Records from a data source
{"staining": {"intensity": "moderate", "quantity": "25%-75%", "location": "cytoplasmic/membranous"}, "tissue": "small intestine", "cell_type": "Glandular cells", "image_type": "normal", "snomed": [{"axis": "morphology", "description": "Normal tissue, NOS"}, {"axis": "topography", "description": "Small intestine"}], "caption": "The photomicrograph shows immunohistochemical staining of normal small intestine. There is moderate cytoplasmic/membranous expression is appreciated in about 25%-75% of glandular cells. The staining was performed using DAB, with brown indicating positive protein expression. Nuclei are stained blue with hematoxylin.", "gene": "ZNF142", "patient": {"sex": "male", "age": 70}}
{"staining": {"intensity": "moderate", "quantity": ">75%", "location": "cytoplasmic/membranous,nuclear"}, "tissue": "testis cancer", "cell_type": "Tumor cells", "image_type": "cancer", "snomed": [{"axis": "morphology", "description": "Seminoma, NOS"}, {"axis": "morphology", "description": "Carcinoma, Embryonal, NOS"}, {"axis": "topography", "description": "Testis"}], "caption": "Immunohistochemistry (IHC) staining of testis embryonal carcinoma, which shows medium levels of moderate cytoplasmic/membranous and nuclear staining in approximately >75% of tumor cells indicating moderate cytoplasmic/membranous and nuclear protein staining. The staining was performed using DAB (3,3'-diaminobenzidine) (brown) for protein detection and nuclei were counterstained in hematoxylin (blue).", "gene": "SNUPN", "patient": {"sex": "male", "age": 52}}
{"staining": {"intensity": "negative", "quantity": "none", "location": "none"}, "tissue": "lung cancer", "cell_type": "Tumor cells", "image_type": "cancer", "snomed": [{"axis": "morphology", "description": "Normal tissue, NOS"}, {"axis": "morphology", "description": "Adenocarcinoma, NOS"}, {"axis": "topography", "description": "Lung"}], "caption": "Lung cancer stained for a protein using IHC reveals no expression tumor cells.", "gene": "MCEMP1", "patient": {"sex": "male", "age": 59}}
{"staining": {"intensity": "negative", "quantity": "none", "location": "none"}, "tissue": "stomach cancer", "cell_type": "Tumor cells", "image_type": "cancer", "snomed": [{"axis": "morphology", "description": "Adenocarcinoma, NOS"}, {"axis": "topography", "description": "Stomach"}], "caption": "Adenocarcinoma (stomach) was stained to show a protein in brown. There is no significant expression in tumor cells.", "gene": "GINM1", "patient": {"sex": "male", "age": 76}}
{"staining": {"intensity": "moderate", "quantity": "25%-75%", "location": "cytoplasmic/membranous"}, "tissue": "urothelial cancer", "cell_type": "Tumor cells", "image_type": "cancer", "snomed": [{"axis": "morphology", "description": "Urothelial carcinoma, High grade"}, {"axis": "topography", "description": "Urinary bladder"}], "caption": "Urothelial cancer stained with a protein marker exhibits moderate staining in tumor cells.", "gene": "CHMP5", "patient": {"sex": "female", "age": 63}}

**WHAT TO WORK ON:** Every record shown above should appear again in your answer, unchanged.

**TASK ANSWER:**
{"staining": {"intensity": "moderate", "quantity": "25%-75%", "location": "cytoplasmic/membranous"}, "tissue": "small intestine", "cell_type": "Glandular cells", "image_type": "normal", "snomed": [{"axis": "morphology", "description": "Normal tissue, NOS"}, {"axis": "topography", "description": "Small intestine"}], "caption": "The photomicrograph shows immunohistochemical staining of normal small intestine. There is moderate cytoplasmic/membranous expression is appreciated in about 25%-75% of glandular cells. The staining was performed using DAB, with brown indicating positive protein expression. Nuclei are stained blue with hematoxylin.", "gene": "ZNF142", "patient": {"sex": "male", "age": 70}}
{"staining": {"intensity": "moderate", "quantity": ">75%", "location": "cytoplasmic/membranous,nuclear"}, "tissue": "testis cancer", "cell_type": "Tumor cells", "image_type": "cancer", "snomed": [{"axis": "morphology", "description": "Seminoma, NOS"}, {"axis": "morphology", "description": "Carcinoma, Embryonal, NOS"}, {"axis": "topography", "description": "Testis"}], "caption": "Immunohistochemistry (IHC) staining of testis embryonal carcinoma, which shows medium levels of moderate cytoplasmic/membranous and nuclear staining in approximately >75% of tumor cells indicating moderate cytoplasmic/membranous and nuclear protein staining. The staining was performed using DAB (3,3'-diaminobenzidine) (brown) for protein detection and nuclei were counterstained in hematoxylin (blue).", "gene": "SNUPN", "patient": {"sex": "male", "age": 52}}
{"staining": {"intensity": "negative", "quantity": "none", "location": "none"}, "tissue": "lung cancer", "cell_type": "Tumor cells", "image_type": "cancer", "snomed": [{"axis": "morphology", "description": "Normal tissue, NOS"}, {"axis": "morphology", "description": "Adenocarcinoma, NOS"}, {"axis": "topography", "description": "Lung"}], "caption": "Lung cancer stained for a protein using IHC reveals no expression tumor cells.", "gene": "MCEMP1", "patient": {"sex": "male", "age": 59}}
{"staining": {"intensity": "negative", "quantity": "none", "location": "none"}, "tissue": "stomach cancer", "cell_type": "Tumor cells", "image_type": "cancer", "snomed": [{"axis": "morphology", "description": "Adenocarcinoma, NOS"}, {"axis": "topography", "description": "Stomach"}], "caption": "Adenocarcinoma (stomach) was stained to show a protein in brown. There is no significant expression in tumor cells.", "gene": "GINM1", "patient": {"sex": "male", "age": 76}}
{"staining": {"intensity": "moderate", "quantity": "25%-75%", "location": "cytoplasmic/membranous"}, "tissue": "urothelial cancer", "cell_type": "Tumor cells", "image_type": "cancer", "snomed": [{"axis": "morphology", "description": "Urothelial carcinoma, High grade"}, {"axis": "topography", "description": "Urinary bladder"}], "caption": "Urothelial cancer stained with a protein marker exhibits moderate staining in tumor cells.", "gene": "CHMP5", "patient": {"sex": "female", "age": 63}}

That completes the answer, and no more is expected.